::: Textauszug :::
Ich kam an einer Wiese vorbei und entschied, mich ein wenig auszuruhen. Ich suchte mir einen Platz in der Nähe einer großen Buche, warf meine Jacke ins Gras, legte mich mit dem Rücken darauf und schaute nach oben. Der Himmel kam mir an diesem Tag ungewöhnlich blau und weit vor. Einige Wolken zogen gemächlich vorüber, während sich hier unten die Zweige der Bäume im Wind bogen. Der Wind rauschte in den Blättern, sonst war es still. Kein Mensch war weit und breit zu sehen.
Ich hatte meinen Zeithorizont für etwas Unerwartetes geöffnet.
Auf einer Wiese liegen und in den Himmel schauen. Wann hatte ich das zuletzt gemacht? Ich konnte mich nicht erinnern. Obwohl sich die Wolken nur langsam fortbewegten, stellte ich fest, wie schnell sich ihre Form veränderte. Wie natürlich sie in einen anderen Zustand wechselten. Wie Teile von ihnen sich auflösten und neu fanden. Wie ein Kind fing ich an, Gestalten darin zu sehen. War das ein Vogel? Oder doch ein Seepferdchen? Und was war das da hinten für ein merkwürdiges Flugobjekt?
Je länger ich die Wolken beobachtete, desto offensichtlicher wurden die Szenarien am Himmel, die mir sonst nicht auffielen, weil ich nie nach oben schaute. Ich spürte, dass ich ruhiger wurde. Da waren nur die Wolken, die Wiese und ich. Je länger ich dort lag, desto weniger ging mir durch den Kopf. Es geschah nichts und es gab nichts, was geschehen musste. Was davor und danach war, interessierte mich immer weniger.
:::
Aufgabenbeschreibung :: Gib bitte aus dem Textauszug über das Liegen auf der Wiese den Abschnitt von „Ich kam an einer“ bis „etwas Unerwartetes geöffnet.“ wortgetreu wieder.
::: Bereitgestellte Angaben :::
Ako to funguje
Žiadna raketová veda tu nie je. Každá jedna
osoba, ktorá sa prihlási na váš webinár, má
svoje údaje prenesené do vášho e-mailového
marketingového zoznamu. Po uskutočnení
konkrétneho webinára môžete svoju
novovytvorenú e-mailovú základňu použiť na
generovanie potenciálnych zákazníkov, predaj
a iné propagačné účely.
:::
Lösung ::
Ich kam an einer Wiese vorbei und entschied, mich ein wenig auszuruhen. Ich suchte mir einen Platz in der Nähe einer großen Buche, warf meine Jacke ins Gras, legte mich mit dem Rücken darauf und schaute nach oben. Der Himmel kam mir an diesem Tag ungewöhnlich blau und weit vor. Einige Wolken zogen gemächlich vorüber, während sich hier unten die Zweige der Bäume im Wind bogen. Der Wind rauschte in den Blättern, sonst war es still. Kein Mensch war weit und breit zu sehen.
Ich hatte meinen Zeithorizont für etwas Unerwartetes geöffnet.